* [PROVIDED PASSAGE]
#####
In my now close to 3 decades of mothering, researching, writing, and teaching on motherhood, I have sought to make sense of this particular and peculiar exclusion of motherhood in theorizing women’s gendered oppression and resistance. The reasons for such as I discuss above, include 1) non-mother feminists fail to understand how fully motherhood matters because they themselves are not mothers and relatedly 2) the topic of motherhood is peripheral in the courses and curriculum of most Women’ studies departments (a marginalization that has only worsened as Women’s Studies become Gender Studies: but that is a subject for another day). But, again as I discuss above, such can only partially account for the absence of maternity in theorizing gendered oppression and resistance: racialized and queer subject positions are theorized by non-queer and racialized feminist theorists: so such should be possible by non-mothers for mothers. So what is going here?
#####
According to the provided passage on motherhood, for how long has the writer been mothering, researching, writing, and teaching on motherhood? The material that comes next was drawn from a separate source.

(Stored records)
#####
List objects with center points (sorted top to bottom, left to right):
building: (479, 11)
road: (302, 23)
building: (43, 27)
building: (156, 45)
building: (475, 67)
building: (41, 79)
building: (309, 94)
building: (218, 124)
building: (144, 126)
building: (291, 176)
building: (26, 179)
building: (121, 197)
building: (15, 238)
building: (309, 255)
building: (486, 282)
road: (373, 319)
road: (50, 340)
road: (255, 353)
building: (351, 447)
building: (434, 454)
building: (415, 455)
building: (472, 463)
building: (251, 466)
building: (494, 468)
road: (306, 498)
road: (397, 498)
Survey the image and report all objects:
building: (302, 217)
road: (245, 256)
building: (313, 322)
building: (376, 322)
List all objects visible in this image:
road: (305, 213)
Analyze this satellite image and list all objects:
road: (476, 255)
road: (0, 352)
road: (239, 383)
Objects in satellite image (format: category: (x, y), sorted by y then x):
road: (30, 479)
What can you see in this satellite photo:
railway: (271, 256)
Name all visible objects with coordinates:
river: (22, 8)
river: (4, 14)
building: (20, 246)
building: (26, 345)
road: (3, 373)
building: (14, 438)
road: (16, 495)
#####
* [OUTPUT FOR THIS EXERCISE]
Close to three decades.